**DOCUMENT PASSAGE**
Content starts
If Beauty is considered to be a property of objects then it will be considered to be just the opposite of ugliness. Even in some expressions of contemporary advaita this is sometimes misunderstood and in these expressions of the teaching, Beauty is relegated to an objective experience that is considered to be just one more appearance within Awareness.
But it is not. Beauty is another name for Awareness, the knowing of our own Being.
And likewise when we love another, it is truly the Self in the other tat is loved. And it is the Self that loves. That is, the Self is the lover and the beloved. In other words it is Love itself, with no other. That is what Love is the absence of the apparent other. We all know that experience of dissolving in Love. All that keeps us separate and apart is dissolved and that dissolution, even in common parlance, is known as Love. Of course when the mind returns, it appropriates the non-objective and timeless experience of Love and creates out of it a lover and a beloved and then wonders why the experience of Love itself has seemed to disappear!
Content ends
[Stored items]
Content starts
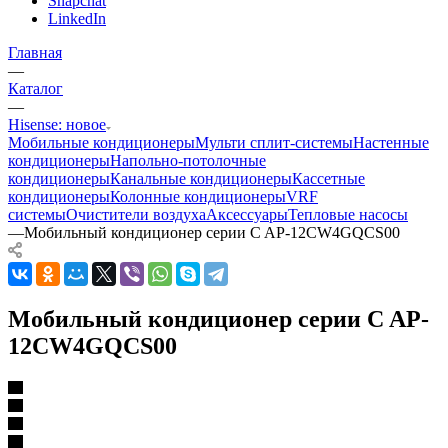
Snapchat
LinkedIn
Главная
—
Каталог
—
Hisense: новое
Мобильные кондиционеры
Мульти сплит-системы
Настенные
кондиционеры
Напольно-потолочные
кондиционеры
Канальные кондиционеры
Кассетные
кондиционеры
Колонные кондиционеры
VRF
системы
Очистители воздуха
Аксессуары
Тепловые насосы
—
Мобильный кондиционер cерии C AP-12CW4GQCS00
Мобильный кондиционер cерии C AP-
12CW4GQCS00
Content ends
**EXERCISE GOAL**
Please extend the passage on Beauty, Awareness and Love, picking up after its final sentence.

**OUTPUT FOR THIS EXERCISE**
So, Beauty and Love are one and the same experience. It is only in our culture where this has been overlooked that they have been reduced to objects. The cult of physical perfection you refer to springs from this misunderstanding although there is still a flame of recognition of the true nature of Beauty and Love that burns at its heart.
Shakespeare knew this well: ‘All things seem but cannot Be. Beauty brags but tis not She.’
All things seem to have an existence of their own, separate and independent of Awareness, but do not. The ‘Isness’ of an apparent object belongs to Awareness alone.
‘Beauty brags,’ that is, the beauty (with a small b) that seems to belong to the object ‘brags,’ pretends to be the real thing, draws attention to the object, ‘but tis not She,’ that is, tis not She, the true love of our hearts, objectless Beauty itself.
Q. During this period of your life, you say that you had a model of the truth and then there was living a life (relationships, having a family, earning an income, etc.). Effectively, there was a split between them. Can you expand?
My models were the great sages of previous eras and foreign cultures such as Ramana Maharshi, Nisargadatta and Rumi and for a while I mistook the cultural expressions of their understanding for the truth itself.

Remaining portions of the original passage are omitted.